AU special broker Olusegun Obasanjo bring the two warring Nation of Ethiopia and Tigrayan force to a truce deal

AU special broker Olusegun Obasanjo bring the two warring Nation of Ethiopia  and Tigrayan force to a truce deal  

The African Union has been mediating an end to the two-year conflict. The deal came hours after Ethiopian Prime Minister Abiy Ahmed claimed his forces were close to "winning".

Ethiopia's government forces have reached a truce mediated by the African Union with rebel Tigrayan forces, after a two-year conflict caused a humanitarian crisis in the region.

In a joint statement on Wednesday, both sides called the deal an agreement to "permanently silence the guns."

The AU special broker Olusegun Obasanjo said in Pretoria that the fighting parties have also agreed to "systematic, orderly, smooth and coordinated disarmament." Obasanjo has been mediating peace talks since late October.

AU special broker Olusegun Obasanjo bring the two warring Nation of Ethiopia  and Tigrayan force to a truce deal 

The truce also includes agreeing to the "restoration of services" and "unhindered access to humanitarian supplies," Obasanjo said.

The conflict cut off Tigray's communications and transport links, which severely impacted the humanitarian situation in Ethiopia's northernmost region. The speed with which aid could be restored to the region after the truce is not yet clear. 


A UN spokesman hailed the truce as a "welcome first step," but said the organization has yet to look into its details.

UN spokesman Stephane Dujarric hoped the deal "can start to bring some solace to the millions of Ethiopian civilians that have really suffered during this conflict."

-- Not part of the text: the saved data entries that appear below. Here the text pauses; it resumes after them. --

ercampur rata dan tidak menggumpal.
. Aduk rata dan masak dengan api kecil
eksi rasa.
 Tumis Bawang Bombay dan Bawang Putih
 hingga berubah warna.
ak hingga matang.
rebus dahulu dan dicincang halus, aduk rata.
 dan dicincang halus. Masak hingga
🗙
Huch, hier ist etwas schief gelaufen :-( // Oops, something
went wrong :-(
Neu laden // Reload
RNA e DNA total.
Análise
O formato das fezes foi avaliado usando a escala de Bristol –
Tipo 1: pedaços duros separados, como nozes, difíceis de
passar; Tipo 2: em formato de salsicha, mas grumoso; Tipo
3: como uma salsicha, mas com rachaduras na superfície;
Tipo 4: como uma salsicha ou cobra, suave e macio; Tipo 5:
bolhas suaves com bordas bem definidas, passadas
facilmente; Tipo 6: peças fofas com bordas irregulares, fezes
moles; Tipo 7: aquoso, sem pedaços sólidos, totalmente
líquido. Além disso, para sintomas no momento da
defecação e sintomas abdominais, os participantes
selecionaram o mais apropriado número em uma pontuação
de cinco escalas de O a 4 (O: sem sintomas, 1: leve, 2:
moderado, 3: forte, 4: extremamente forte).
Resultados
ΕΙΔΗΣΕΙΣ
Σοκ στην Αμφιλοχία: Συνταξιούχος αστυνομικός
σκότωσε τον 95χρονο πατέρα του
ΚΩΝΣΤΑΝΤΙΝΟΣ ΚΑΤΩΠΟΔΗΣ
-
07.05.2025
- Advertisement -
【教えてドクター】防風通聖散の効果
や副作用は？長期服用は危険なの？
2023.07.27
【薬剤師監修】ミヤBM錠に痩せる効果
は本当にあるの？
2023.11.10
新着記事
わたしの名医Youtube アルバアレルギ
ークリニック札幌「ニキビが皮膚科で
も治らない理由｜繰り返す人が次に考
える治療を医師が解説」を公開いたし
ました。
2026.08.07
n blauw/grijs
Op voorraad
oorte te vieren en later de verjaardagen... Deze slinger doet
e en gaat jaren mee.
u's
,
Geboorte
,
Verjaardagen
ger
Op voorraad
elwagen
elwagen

The US also welcomed the agreement to cease fighting.


State Department spokesman Ned Price described it on Wednesday as "an important step toward peace." He hoped that it put an end to abuses witnessed during the past two years of conflict.


How did the warring parties react to the truce?

Ethiopian Prime Minister Abiy Ahmed stressed his government's committment to implementing the agreement. He welcomed the truce, expressing his gratitude on the peace talks' conclusion.

A Tigrayan representative said in press statetments as the truce was announced that it must be immediately implemented. Lead representative Getachew Reda acknowledged "concessions" reached, which he said were necessary to build trust.

"Ultimately, the fact that we have reached a point where we have now signed an agreement speaks volumes about the readiness on the part of the two sides to lay the past behind them to chart a new path of peace," said Reda.

Ethnic Tigryans living in Addis Ababa held a demonstration in front of the US Embassy to call for a long-lasting solution for the northern Ethiopia war

The AU-led mediation kicked off in South Africa's Pretoria a week ago. They are considered the first formal round of dialogue since the conflict broke out on November 4, 2020.

"It is now for all of us to honor this agreement,'' said the lead negotiator for Ethiopia's government, Redwan Hussein.

Ethiopian forces were supported during the conflict by neighboring Eritrean forces. It is not yet clear whether Eritrea, which was not represented in Pretoria on Wednesday, will abide by the truce.

World welcomes truce

An outpouring of global reactions followed news of the agreement. Senegalese and AU President Macky Sall described it as "excellent news."

US Secretary of State Antony Blinken hailed the "momentous step," saying the US hoped it meant that humanitarian aid would be allowed to reach people put in danger by the conflict.

"We welcome the unimpeded delivery of humanitarian assistance and the protection of civilians that should result from implementation of this agreement," he said.

The European Union congratulated both parties, but called for a "permanent ceasefire agreement" via more dialogue. The EU also pointed to securing humanitarian aid deliveries as a priority.

Germany's Foreign Minister Annalena Baerbock meanwhile also addressed neighboring Eritrea, calling on it to "lay down its arms and withdraw."

Former Kenyan President Uhuru Kenyatta warned that "the devil will be in the implementation" of the agreement. Kenyatta had helped facilitate the talks.

Abiy: Ethiopia close to 'victory'

The truce was announced shortly after statements by Ethiopian Prime Minister Abiy Ahmed, in which he claimed that his government's forces were close to victory against Tigrayan rebels.

"As we're completing the war in the north with victory, we have to bring peace, development and ensure Ethiopia's prosperity, so we make those forces that (cause) conflict among Ethiopians from afar feel shame," the French news agency AFP quoted Abiy as saying.

Ethiopia's warring parties agree to peace deal

Prime Minister Abiy sent government troops into Tigray in November 2020 after accusing the Tigrayan Peoples Liberation Front (TPLF) of attacking military camps.

The TPLF had dominated Ethiopia's ruling political alliance for decades before Abiy took power in 2018.

The ensuing conflict has killed thousands of civilians, uprooted millions and left hundreds of thousands now facing possible famine.